> _Task description_:
Copy the lines of each item below verbatim.

(Source texts of formatted documents)
- Opening Delimiter -

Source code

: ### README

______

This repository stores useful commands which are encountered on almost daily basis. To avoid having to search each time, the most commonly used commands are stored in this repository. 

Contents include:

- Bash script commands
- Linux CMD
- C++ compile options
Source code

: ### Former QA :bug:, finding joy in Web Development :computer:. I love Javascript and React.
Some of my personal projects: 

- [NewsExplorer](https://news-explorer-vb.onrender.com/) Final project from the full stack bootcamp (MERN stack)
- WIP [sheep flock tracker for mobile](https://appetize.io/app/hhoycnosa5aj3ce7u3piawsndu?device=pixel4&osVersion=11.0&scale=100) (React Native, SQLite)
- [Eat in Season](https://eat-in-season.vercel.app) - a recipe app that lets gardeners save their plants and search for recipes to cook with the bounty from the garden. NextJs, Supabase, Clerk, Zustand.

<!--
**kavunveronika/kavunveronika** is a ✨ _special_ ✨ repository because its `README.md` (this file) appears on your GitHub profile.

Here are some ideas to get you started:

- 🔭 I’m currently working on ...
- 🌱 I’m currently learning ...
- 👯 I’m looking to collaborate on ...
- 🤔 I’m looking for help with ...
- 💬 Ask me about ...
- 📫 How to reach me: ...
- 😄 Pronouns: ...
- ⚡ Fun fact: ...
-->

- Closing Delimiter -

> _Exercise solution_:
Source code

: ### README

______

This repository stores useful commands which are encountered on almost daily basis. To avoid having to search each time, the most commonly used commands are stored in this repository. 

Contents include:

- Bash script commands
- Linux CMD
- C++ compile options
Source code

: ### Former QA :bug:, finding joy in Web Development :computer:. I love Javascript and React.
Some of my personal projects: 

- [NewsExplorer](https://news-explorer-vb.onrender.com/) Final project from the full stack bootcamp (MERN stack)
- WIP [sheep flock tracker for mobile](https://appetize.io/app/hhoycnosa5aj3ce7u3piawsndu?device=pixel4&osVersion=11.0&scale=100) (React Native, SQLite)
- [Eat in Season](https://eat-in-season.vercel.app) - a recipe app that lets gardeners save their plants and search for recipes to cook with the bounty from the garden. NextJs, Supabase, Clerk, Zustand.

<!--
**kavunveronika/kavunveronika** is a ✨ _special_ ✨ repository because its `README.md` (this file) appears on your GitHub profile.

Here are some ideas to get you started:

- 🔭 I’m currently working on ...
- 🌱 I’m currently learning ...
- 👯 I’m looking to collaborate on ...
- 🤔 I’m looking for help with ...
- 💬 Ask me about ...
- 📫 How to reach me: ...
- 😄 Pronouns: ...
- ⚡ Fun fact: ...
-->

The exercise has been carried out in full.